Benedek Váradi

No. 10 – Falco KC Szombathely
- Position: Point Guard
- League: Nemzeti Bajnokság I/A

Personal information
- Born: 5 February 1995 (age 30) Szombathely, Hungary
- Nationality: Hungarian
- Listed height: 1.95 m (6 ft 5 in)

Career information
- Playing career: 2012–present

Career history
- 2012–2022: Falco KC
- 2022–2023: Rytas Vilnius
- 2023–2024: Trefl Sopot
- 2024–present: Falco KC Szombathely

Career highlights
- PLK champion (2024); 3x Hungarian League champion (2019, 2021, 2022); Hungarian Cup winner (2021);

= Benedek Váradi =

Hungarian basketball player

Benedek Váradi (born 5 February 1995) is a Hungarian professional basketball player for Falco KC Szombathely of the Hungarian Basketball League.

==Professional career==
Váradi has been the team captain of his club Falco KC, which he led to the Championship of the 2018–19 Nemzeti Bajnokság I/A season. During the 2020-21 season, Váradi averaged 12.2 points and 5.4 assists per game. He re-signed with the team on 16 August 2021.

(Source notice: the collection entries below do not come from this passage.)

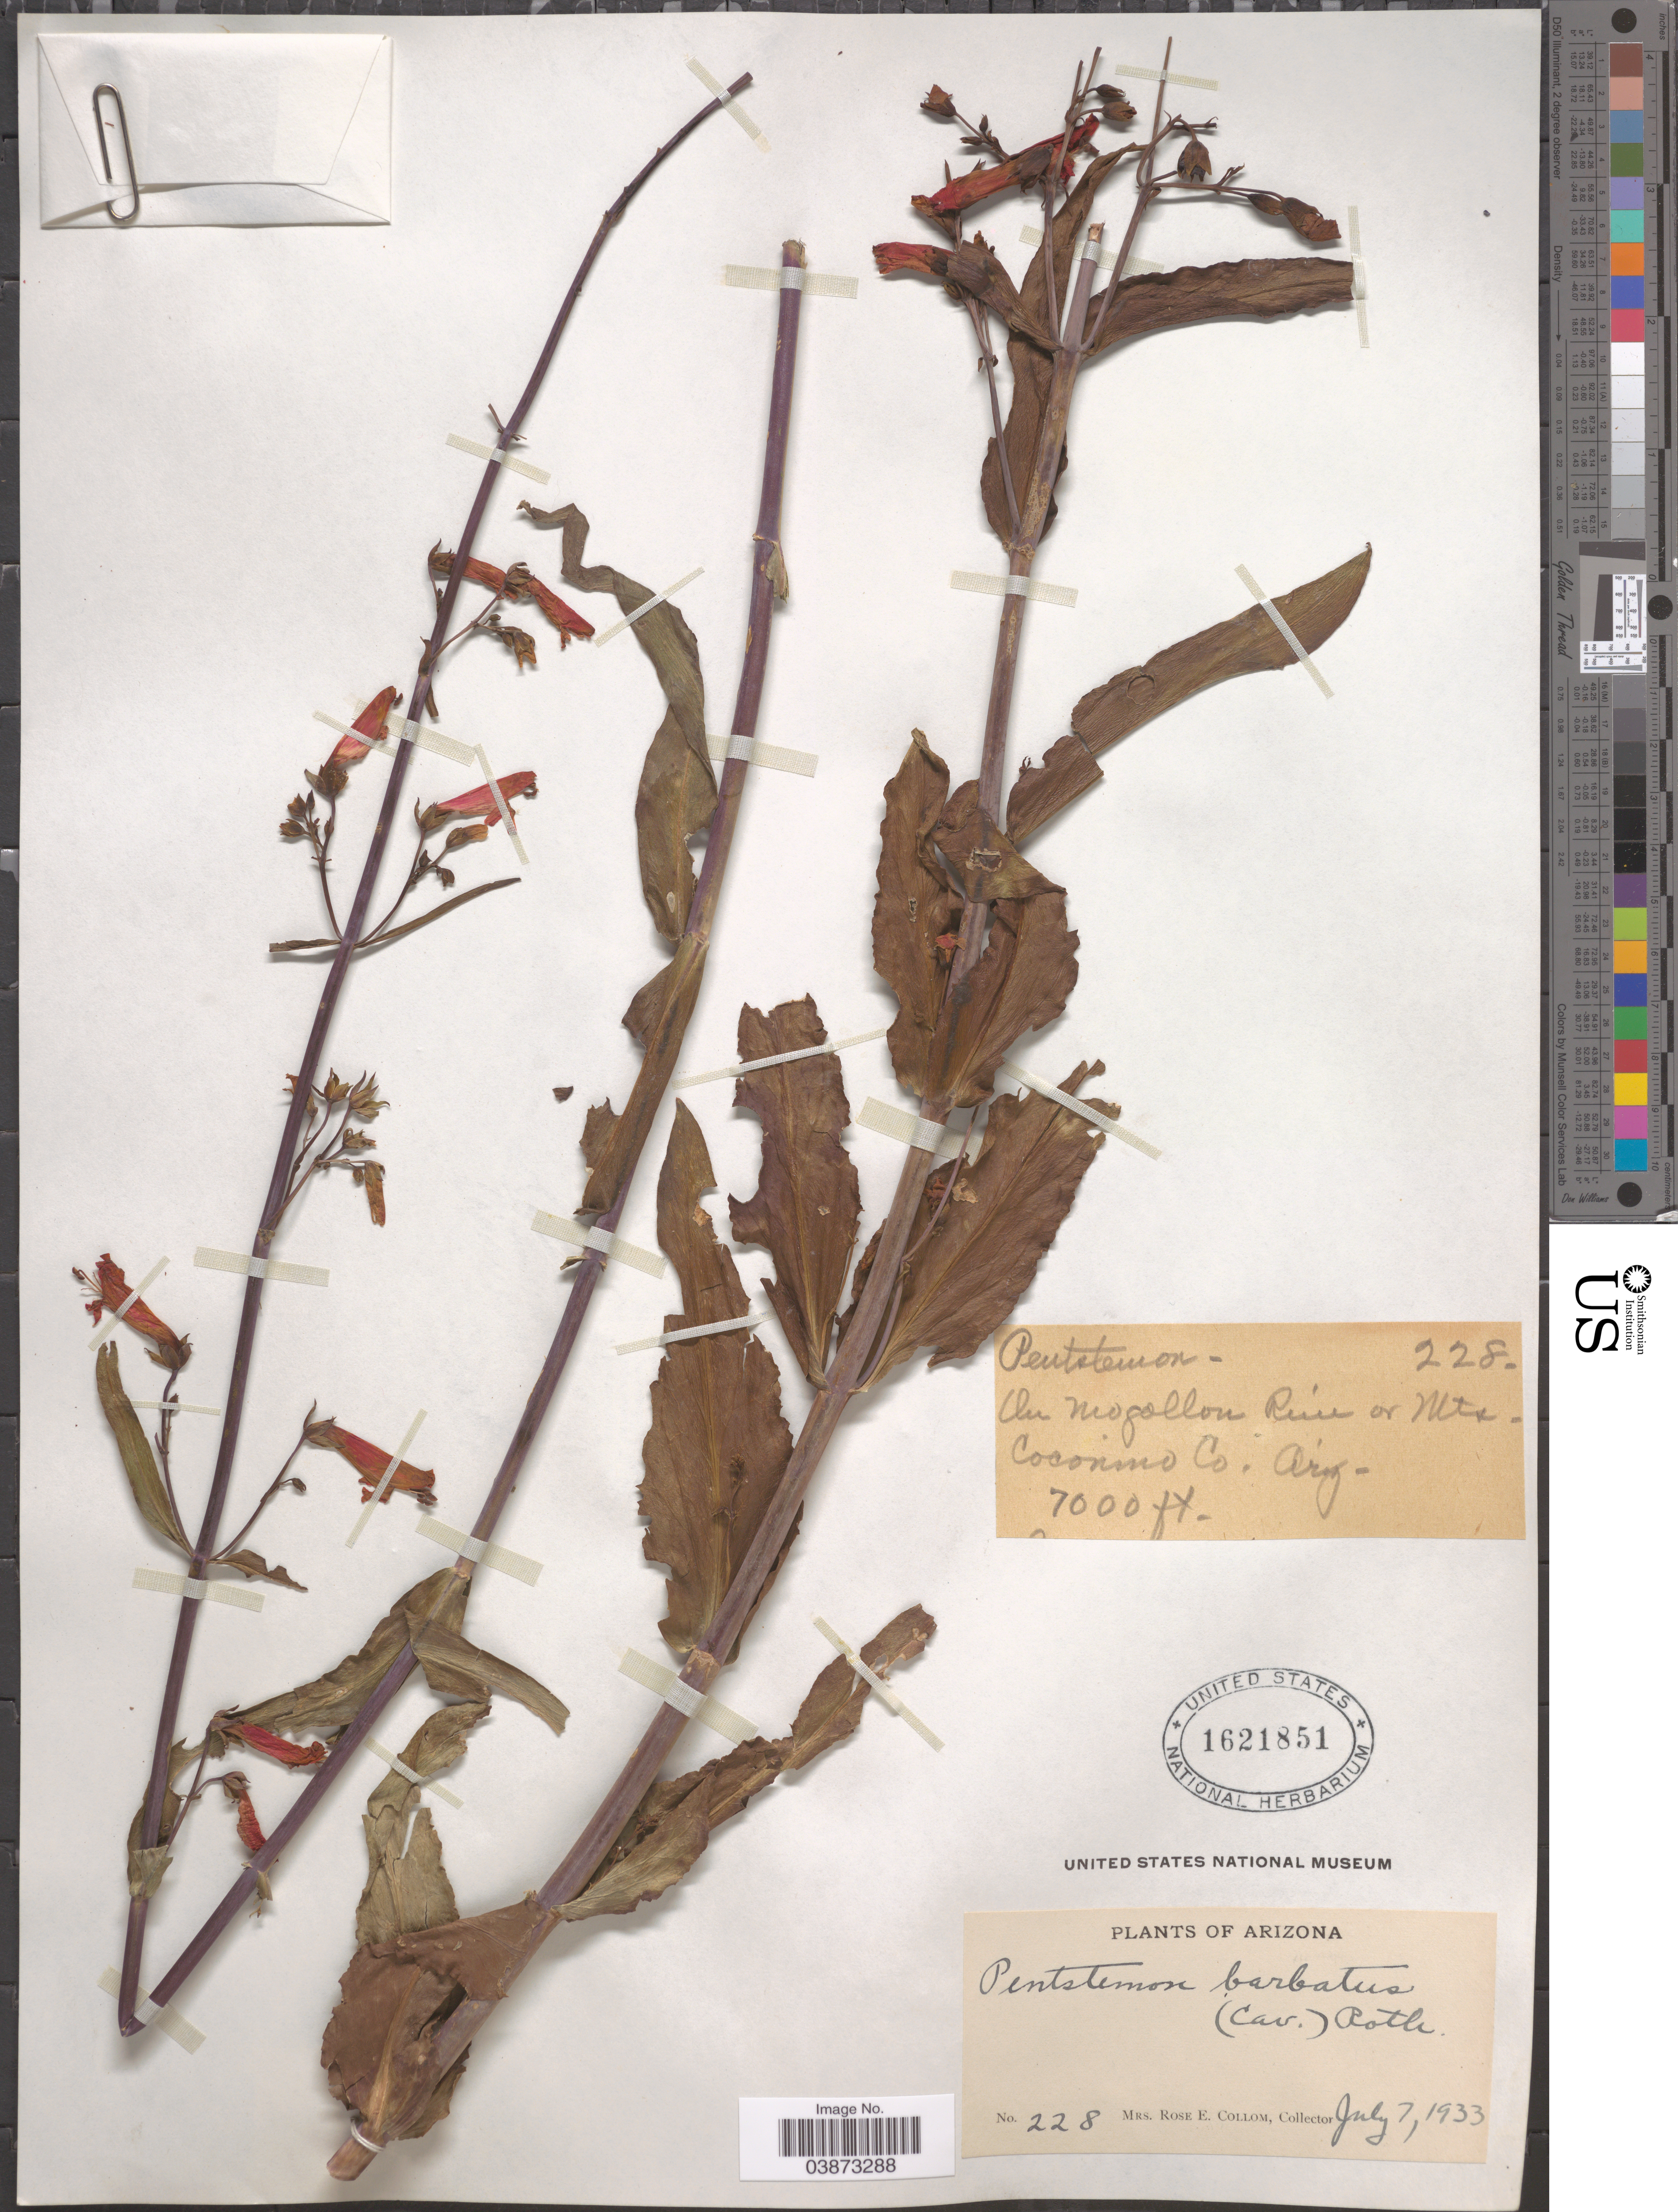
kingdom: Plantae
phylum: Tracheophyta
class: Magnoliopsida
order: Lamiales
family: Plantaginaceae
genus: Penstemon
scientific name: Penstemon barbatus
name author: (Cav.) Roth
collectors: R. E. Collom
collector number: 228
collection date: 1933-07-07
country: United States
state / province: Arizona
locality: On Mogollon River or Mts. Coconino Co.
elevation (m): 2134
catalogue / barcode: US 1621851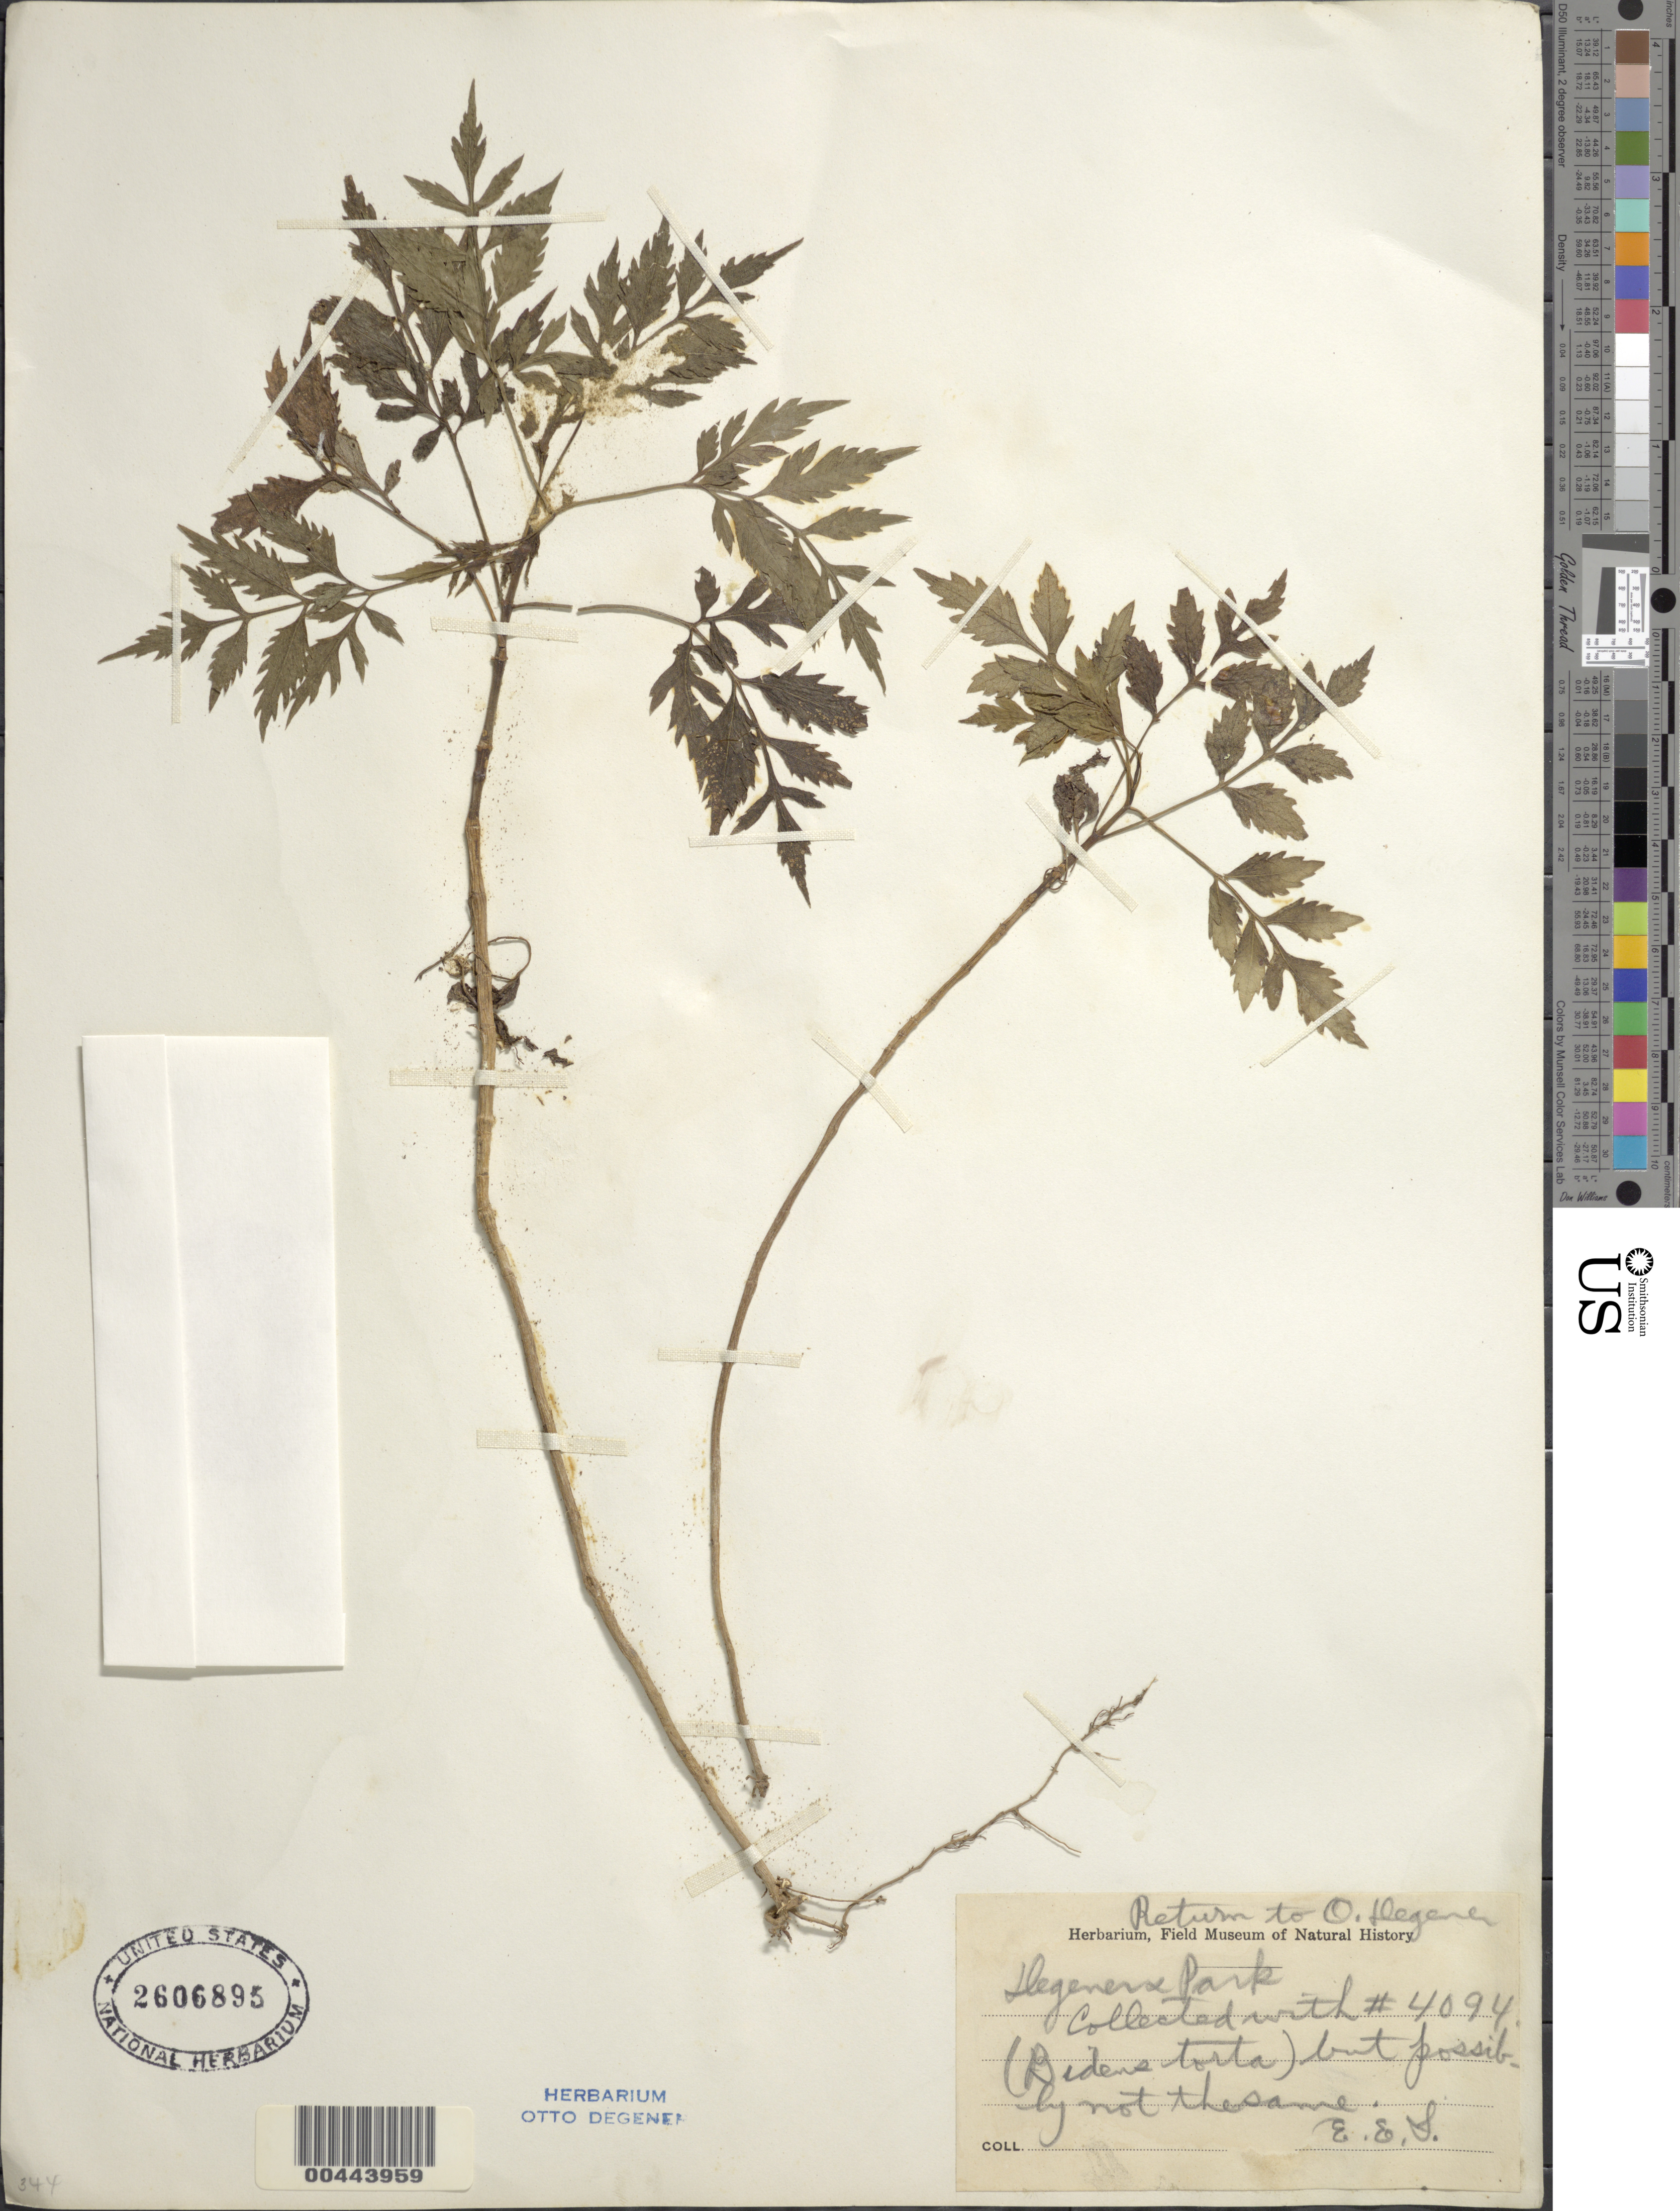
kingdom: Plantae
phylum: Tracheophyta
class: Magnoliopsida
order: Asterales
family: Asteraceae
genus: Bidens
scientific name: Bidens torta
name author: Sherff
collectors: O. Degener & Park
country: United States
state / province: Hawaii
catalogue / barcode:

On July 13, 2023, he signed with Trefl Sopot of the Polish Basketball League (PLK).

==National team==
Váradi has been a member of the Hungarian national basketball team.
At the EuroBasket 2022 qualification, Hungary surprisingly defeated defending Champion Slovenia 77-75. Váradi labelled the victory as "among the most important" in his career.